I was driving down the coast towards San Francisco in the summer, stopped for a sandwich in a little town, popped into a secondhand bookshop and bought this:
As you can see, it came highly recommended, by the Dalai Lama (not just recommended, he actually wrote the preface) and several reputable writers.
It turns out to be wonderful. I have it by my bedside and the chapters are long enough to be interesting and short enough to get through before I fall asleep. Each chapter describes and reflects on a quality – humility, warmth, trust, belonging and so on, demonstrating how these qualities play to kindness and benefit life. The writing is simple and well structured, the material is both uncloying (if that’s a word) and practical.
So, it’s a lovely book. But that’s not my point. I actually bought this book because of the inscription, which reads:
It is impossible not to imagine David, fresh out of law school being reminded, by a sister, an aunt, a friend, of the qualities that can get easily lost in that career; it’s also hard not to worry about why this copy turned up in a second hand book shop. Mem’s inscription was why I bought it.

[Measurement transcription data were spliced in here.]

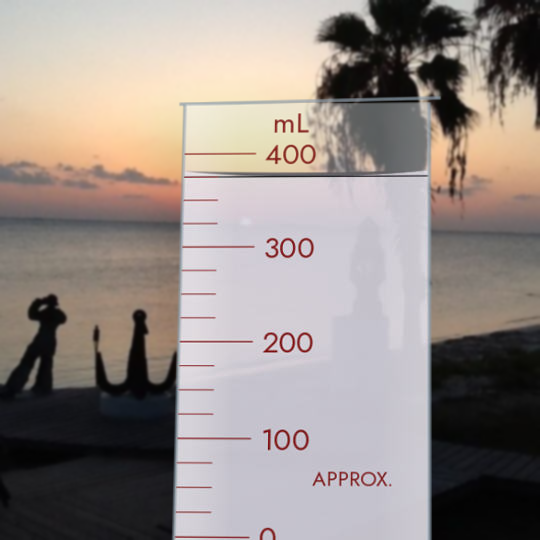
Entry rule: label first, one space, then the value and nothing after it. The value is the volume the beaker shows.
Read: 375 mL
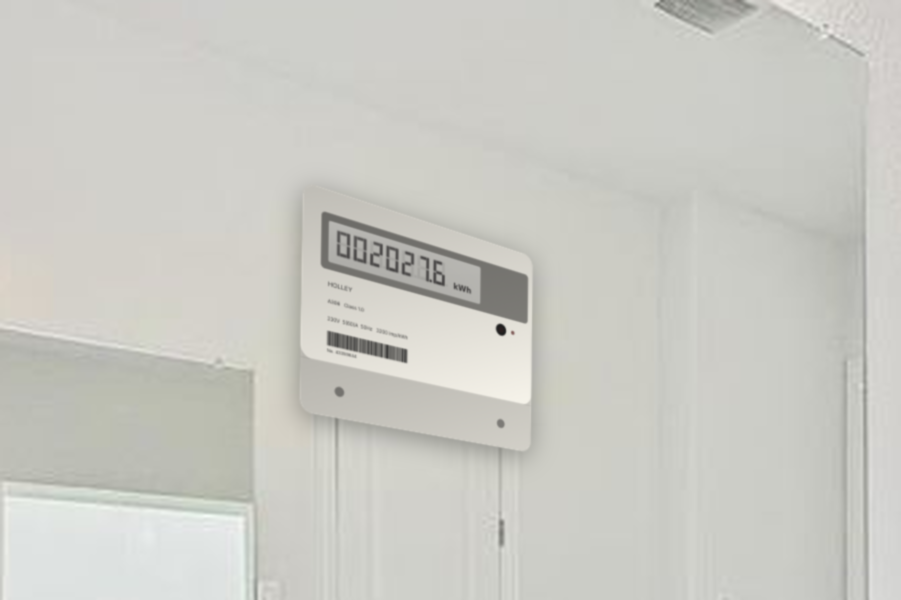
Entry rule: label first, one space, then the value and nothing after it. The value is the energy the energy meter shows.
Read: 2027.6 kWh
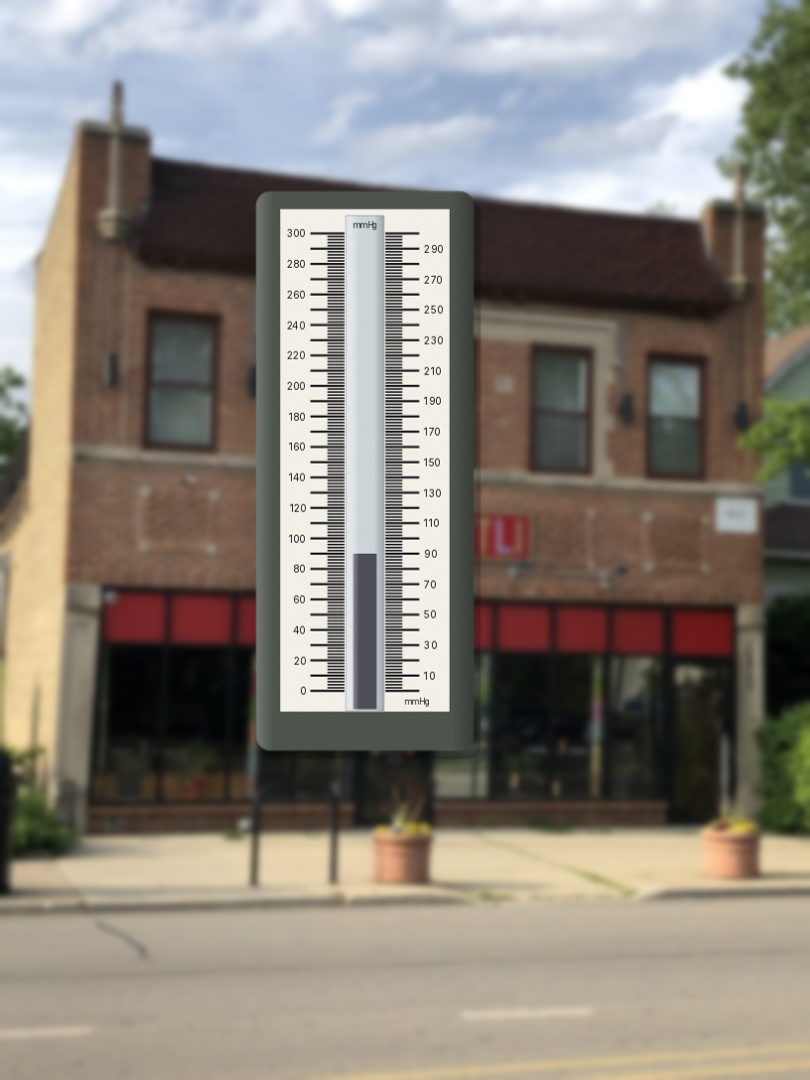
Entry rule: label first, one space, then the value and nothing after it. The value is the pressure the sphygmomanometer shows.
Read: 90 mmHg
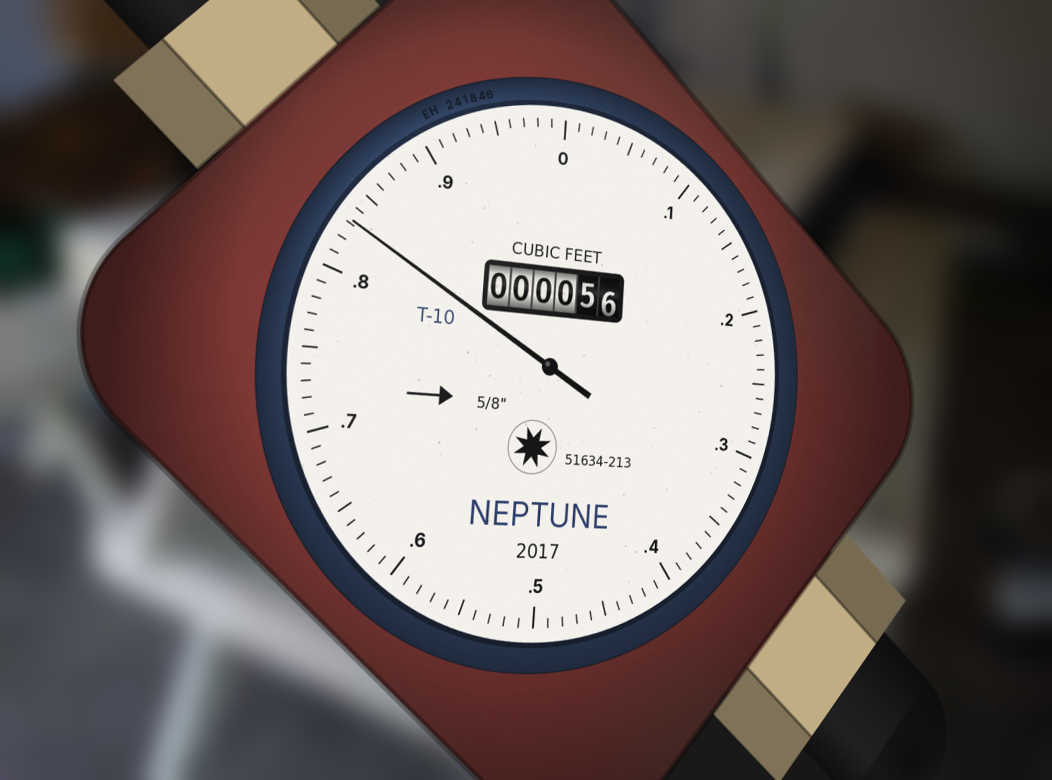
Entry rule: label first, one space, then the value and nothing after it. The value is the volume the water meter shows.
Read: 55.83 ft³
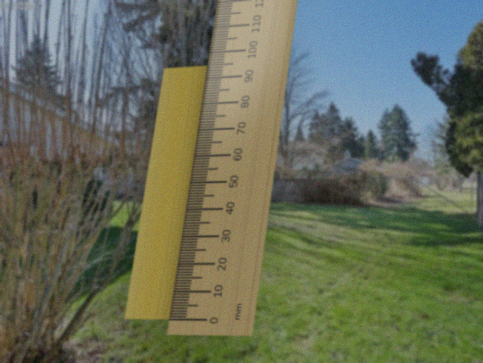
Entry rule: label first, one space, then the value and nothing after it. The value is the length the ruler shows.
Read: 95 mm
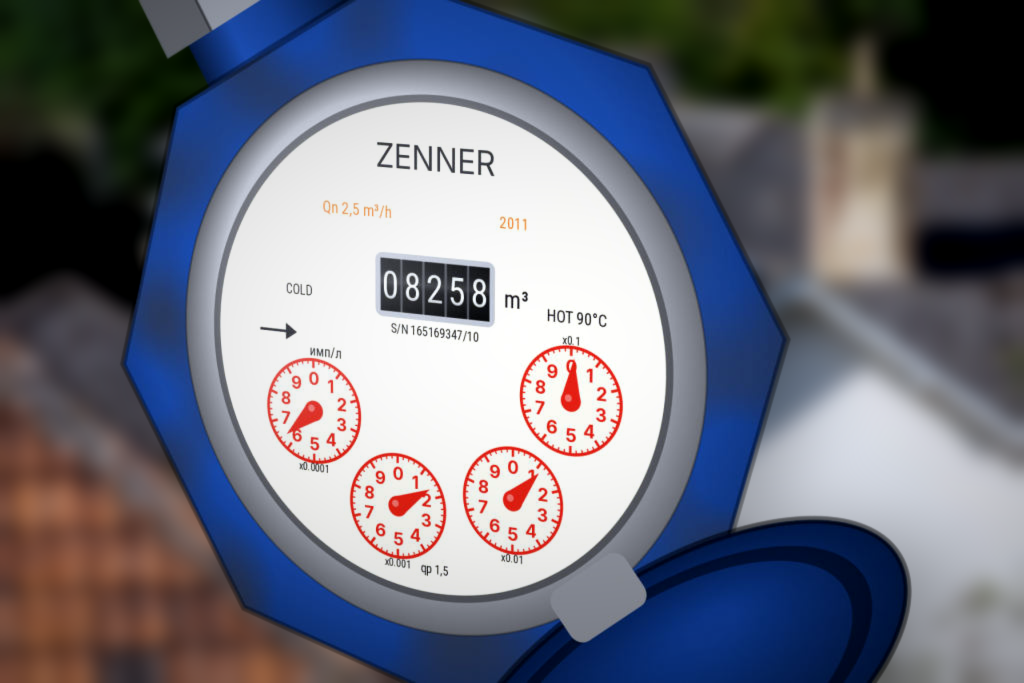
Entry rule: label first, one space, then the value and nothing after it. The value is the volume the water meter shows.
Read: 8258.0116 m³
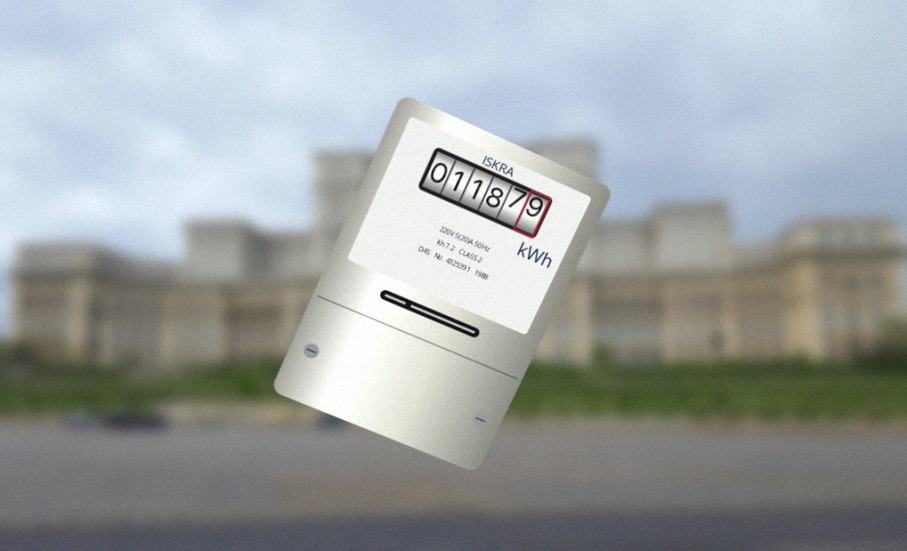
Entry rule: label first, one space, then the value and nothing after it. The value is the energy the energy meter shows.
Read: 1187.9 kWh
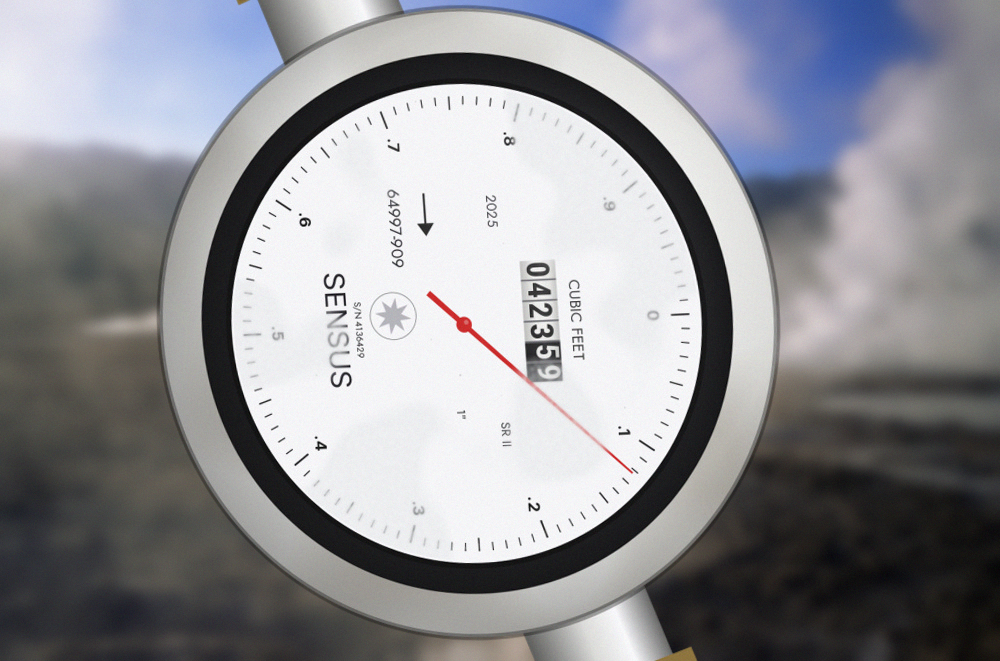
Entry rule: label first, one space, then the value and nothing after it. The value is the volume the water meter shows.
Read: 42359.12 ft³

Looking up Piero Ferrucci, I see he’s influential in the field of Psychosynthesis, an area a friend of mine has mentioned to me several times but I’d somehow failed to pay much attention to. Putting these two leads together, I’m now thinking of doing the Psychosynthesis foundation course, and who knows where that will take me.
It’s making me think about coincidence and influence, serendipity and synchronicity. How one thing leads to another, and how we have control over our choices and also, sometimes, apparently none. Funny old life.
How have apparently random choices led to unforeseen opportunities for you?